Law
7:00 am
Fri April 18, 2014

Former Wayne State medical professor sues, accuses university of defrauding US government

Credit Wayne State University medical school / via flickr

A former Wayne State University medical professor is suing the school over alleged “system-wide” fraud.

In a federal lawsuit, former assistant professor Christian Kreipke alleges the university scammed the US government out of $169 million through fraudulent research proposals.

Kreipke filed the lawsuit in 2012, but court documents were only unsealed recently.

They lay out Kreipke’s claims that Wayne State and its physician group made fraudulent claims to get more government grant money.

Among other things, Kreipke says they inflated supply costs, and requested funds for researchers who did no work on the projects.

“As a result of my firsthand knowledge regarding the submission of fraudulently inflated grants, I have personal knowledge that the federal government was defrauded as it awarded millions of dollars in grants based on inflated proposals,” Kreipke says in court filings.

Kreipke says he also “complained to my supervisors, and the administration, about the fraud related to grant proposals.”

Kreipke says because of his efforts to blow the whistle, he was fired from Wayne State in 2012. His entire staff was also terminated, and expelled from their PhD programs.

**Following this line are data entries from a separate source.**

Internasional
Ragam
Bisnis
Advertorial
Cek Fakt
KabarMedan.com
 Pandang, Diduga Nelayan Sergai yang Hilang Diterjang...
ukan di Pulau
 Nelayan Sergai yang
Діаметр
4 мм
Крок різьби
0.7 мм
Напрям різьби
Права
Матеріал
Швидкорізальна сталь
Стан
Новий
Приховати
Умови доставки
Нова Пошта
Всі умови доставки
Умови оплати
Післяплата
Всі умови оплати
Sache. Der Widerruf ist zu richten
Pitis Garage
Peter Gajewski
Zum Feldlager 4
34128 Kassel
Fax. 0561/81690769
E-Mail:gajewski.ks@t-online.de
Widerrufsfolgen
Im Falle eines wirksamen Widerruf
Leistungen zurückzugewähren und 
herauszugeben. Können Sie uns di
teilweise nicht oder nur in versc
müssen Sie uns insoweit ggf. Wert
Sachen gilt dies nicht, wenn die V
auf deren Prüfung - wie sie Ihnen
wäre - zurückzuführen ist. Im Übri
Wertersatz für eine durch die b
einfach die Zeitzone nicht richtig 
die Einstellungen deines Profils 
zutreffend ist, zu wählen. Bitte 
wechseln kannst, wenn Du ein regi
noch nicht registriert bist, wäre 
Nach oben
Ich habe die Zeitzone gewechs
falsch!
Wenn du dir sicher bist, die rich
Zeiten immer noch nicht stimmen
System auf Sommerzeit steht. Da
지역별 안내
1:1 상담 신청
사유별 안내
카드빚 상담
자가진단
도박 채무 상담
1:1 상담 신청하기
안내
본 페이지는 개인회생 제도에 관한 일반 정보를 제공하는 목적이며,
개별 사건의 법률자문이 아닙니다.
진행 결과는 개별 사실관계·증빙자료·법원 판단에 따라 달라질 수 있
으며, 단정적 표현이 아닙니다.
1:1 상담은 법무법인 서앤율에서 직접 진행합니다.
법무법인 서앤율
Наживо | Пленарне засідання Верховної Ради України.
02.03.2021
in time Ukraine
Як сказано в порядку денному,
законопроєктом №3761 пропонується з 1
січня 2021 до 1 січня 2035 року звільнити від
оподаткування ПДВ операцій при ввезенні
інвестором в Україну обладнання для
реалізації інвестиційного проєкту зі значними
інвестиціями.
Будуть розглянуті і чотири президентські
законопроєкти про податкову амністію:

In a statement, Wayne State says it hasn’t had a chance to review the lawsuit yet because it hasn’t been served.

But the university notes that Kreipke was fired for “research-related misconduct”—and filed suit only after multiple failed attempts to get his job back. It goes on to say the school “will defend aggressively” against the suit, and is “confident it will result in dismissal.”

Kreipke denies the university's claims, saying he was fired based on “confabulated and concocted statements and data that were untrue and unfounded."

Several federal agencies, including the Departments of Justice and Health and Human Services, have spent more than a year investigating the case.

The US government has declined to join the suit as a formal party, but retains the right to do so. An assistant US attorney will monitor the case as it moves forward.